Kutamaan segala
sesuatu tergantung urgensinya dalam mencari kebahagian untuk berjumpa kepada Allah dan bertaqarrub kepada Allah, jika sesuatu hal akan tercapai disebabkan akan hal itu, maka itulah
hal yang utama.
وَلِمَنْ خَافَ مَقَامَ رَبِّهِ
جَنَّتَانِ
“Dan bagi orang yang takut akan saat menghadap Rabnya ada dua surga.”
رَضِيَ اللَّهُ عَنْهُمْ وَرَضُوا
عَنْهُ ذَلِكَ لِمَنْ خَشِيَ رَبَّهُ
“Allah rida terhadap mereka dan mereka pun rida kepada-Nya.
Yang demikian itu adalah (balasan) bagi orang yang takut kepada Rabnya.”
عَيْنَانِ لَا تَمَسُّهُمَا النَّارُ عَيْنٌ بَكَتْ
مِنْ خَشْيَةِ اللَّهِ وَعَيْنٌ بَاتَتْ تَحْرُسُ فِي سَبِيلِ اللَّهِ
Rasulullah shallallahu 'alaihi wasallam bersabda, "Dua
mata yang tidak akan disentuh oleh api neraka; mata yang menangis karena takut
kepada Allah dan mata yang begadang untuk berjaga di jalan Allah[1]
Jika ada yang bertanya
: “Mana
yang lebih utama, khauf atau raja. Ada
juga pertanyaan serupa, “Mana
yang lebih utama air ataukah roti ?

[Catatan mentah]

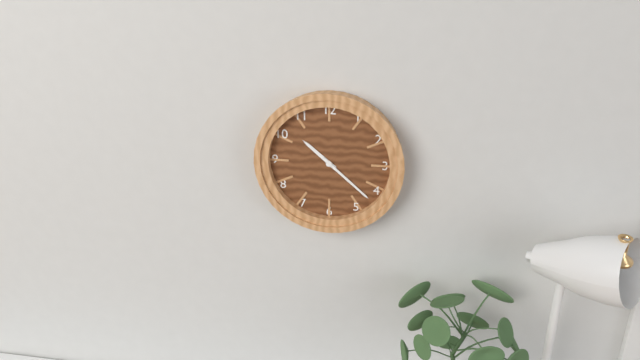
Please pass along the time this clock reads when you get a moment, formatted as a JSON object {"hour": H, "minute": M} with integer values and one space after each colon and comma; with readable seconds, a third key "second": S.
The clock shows {"hour": 10, "minute": 22}
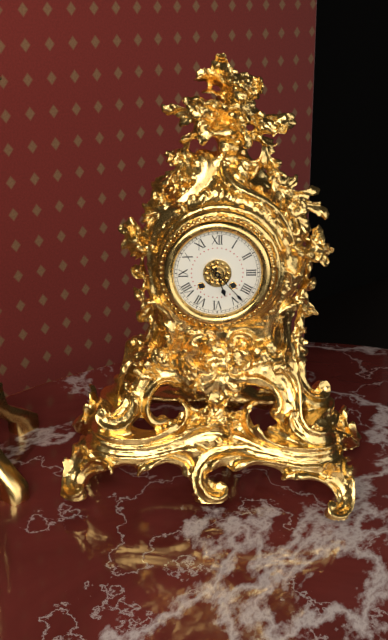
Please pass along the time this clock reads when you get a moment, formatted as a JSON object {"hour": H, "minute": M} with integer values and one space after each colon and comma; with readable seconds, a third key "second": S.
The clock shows {"hour": 5, "minute": 23}
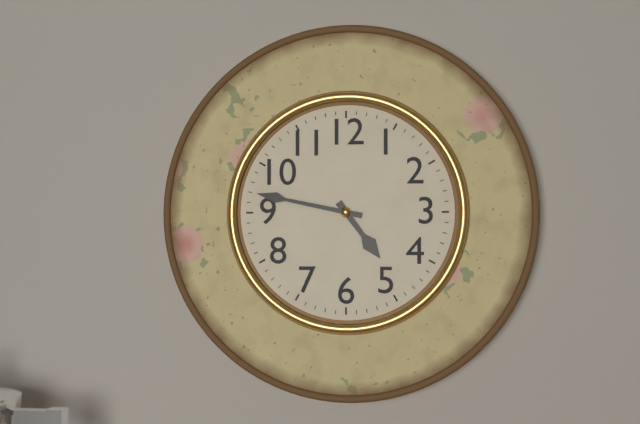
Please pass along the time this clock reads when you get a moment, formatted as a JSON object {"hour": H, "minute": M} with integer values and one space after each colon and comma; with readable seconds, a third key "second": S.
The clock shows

Tugas yang Dikerjakan
(1) Daftarkan setiap baris catatan yang memuat kata "shows". Huruf besar dan huruf kecil dibedakan.
(2) Tolong lanjutkan teks tentang keutamaan khauf dan raja, dimulai setelah kalimat terakhir yang tertera.

Hasil Tiap Tugas
(1)
The clock shows {"hour": 10, "minute": 22}
The clock shows {"hour": 5, "minute": 23}
The clock shows

(2)
Maka jawabanya, “Bisa jadi roti dan juga bisa jadi air, tergantung mana yang
dibutuhkan. Roti bagi orang yang sedang kelaparan adalah lebih utama, dan air juga
dapat menjadi lebih utama bagi orang yang kehausan. Jika meresa lapar dan haus,
maka harus dilihat mana yang lebih dominan. Jika sama, maka diberikan dengan
takaran yang sama. Maka keutamaan keduanya adalah tergantung pada penyakit yang
menjangkit.
Jika yang lebih banyak menguasai hati adalah
merasa aman dari tipu daya Allah Ta’la, maka rasa khauf adalah
yang lebih baik. Jika yang menguasai hati adalah suatu rasa putus asa dari
rahmat Allah Ta’ala maka raja lebih utama. Secara menyeluruh khauf
lebih utama, seperti halnya roti lebih utama dibandingkan obat pucat, sebab
roti mengobati rasa lapar sedangkan obat hanya menghilangkan pucat. Sakit lapar
jelas, sehingga kebutuhan roti lebih jelas. Jika dibandingkan hal ini, maka
rasa khauf lebih utama, sebab kedurhakaan lebih banyak menguasai hati
manusia.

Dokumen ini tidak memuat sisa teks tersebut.